The unveiling of an art piece of our first Democratic President, Nelson Mandela, donated to Artscape by Zam Magazine was officiated by his daughter Her Excellency, Ambassador, Zindziswa "Zindzi" Mandela-Hlongwane, yesterday 16 February 2017. The painting will now be a permanent fixture at the Artscape Theatre Centre as a celebration of the power of arts and culture in building just and equal societies. Art piece by photographer Anton Corbijn and visual artist Berend Strik.
It hails the beginning of an exciting partnership between Artscape Theatre Centre and Zam magazine towards creative excellence. The painting will become one of the theatre’s pivotal and iconic permanent fixtures. It can be viewed in the Marble Foyer extension complementing the impetus that the Arts and Artscape in particular contribute towards nation-building.

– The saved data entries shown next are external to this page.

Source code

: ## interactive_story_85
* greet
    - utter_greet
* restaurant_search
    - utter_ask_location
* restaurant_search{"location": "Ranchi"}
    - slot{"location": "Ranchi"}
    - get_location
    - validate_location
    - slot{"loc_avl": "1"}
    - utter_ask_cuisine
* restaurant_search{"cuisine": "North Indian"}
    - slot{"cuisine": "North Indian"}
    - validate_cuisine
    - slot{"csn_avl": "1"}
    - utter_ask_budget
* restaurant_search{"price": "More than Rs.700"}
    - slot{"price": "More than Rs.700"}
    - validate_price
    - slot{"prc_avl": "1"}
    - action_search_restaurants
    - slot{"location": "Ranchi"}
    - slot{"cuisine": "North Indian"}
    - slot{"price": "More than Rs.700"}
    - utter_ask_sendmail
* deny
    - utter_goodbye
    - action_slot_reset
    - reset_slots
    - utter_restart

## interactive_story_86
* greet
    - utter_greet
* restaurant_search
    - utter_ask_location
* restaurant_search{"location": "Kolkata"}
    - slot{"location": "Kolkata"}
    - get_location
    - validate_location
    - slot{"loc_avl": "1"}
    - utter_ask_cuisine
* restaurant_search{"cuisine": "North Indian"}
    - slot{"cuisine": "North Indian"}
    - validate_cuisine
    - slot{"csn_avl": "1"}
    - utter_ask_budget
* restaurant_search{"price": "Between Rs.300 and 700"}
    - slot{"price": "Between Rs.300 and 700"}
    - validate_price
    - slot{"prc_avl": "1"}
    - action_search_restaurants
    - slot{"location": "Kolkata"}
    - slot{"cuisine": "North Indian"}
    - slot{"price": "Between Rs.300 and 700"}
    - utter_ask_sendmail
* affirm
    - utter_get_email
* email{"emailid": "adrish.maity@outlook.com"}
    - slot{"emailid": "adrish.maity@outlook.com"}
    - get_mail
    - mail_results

Zam magazine seek to support and promote a new generation of African changemakers in investigative journalism, photography, writing, arts and thinking. It is a non-profit rooted in the Dutch solidarity movements with the struggles against apartheid and colonialism. Today, ZAM maintains a network of creatives, writers, researchers, bloggers and opinion leaders based in over 30 African countries and the diaspora's.
The unveiling was followed by the launch of the Department of Inclusive Arts’ audience development and education programme. The focal point of audience development remains as its focus the enhancement of outreach to audiences who do not easily have access to the Arts.
The launch showcased this year’s children and youth projects to expose learners to curriculum based outcomes in the annual set work productions, High School Drama Festival and Schools Arts Festival. The Theatre Centre doors will remain open to patrons who were denied access in the past. Artscape also recognizes the immense challenges facing the youth of today inclusive of socio-economic issues which through our programmes we can assist in resolving some of these challenges.
In addition, it showcased several other projects including flagships such as the annual Rural Outreach Project. The project reaches up to 2000 young people annually through its schools programme while it equally affords an opportunity to adults in the rural areas who have never experienced live theatre.
The 2017 launch, in addition kick-started the official process of hosting the Indigenous Ensemble Special Project based on-site through the work of Dizu Plaatjies. An artist-in-residency programme Plaatjies, former leader of the group Amapondo, will host a series of workshops culminating in a concert later in the year. A 2-minute trailer of the film Hear My Music which highlights the work of Dizu Plaatjies was shown.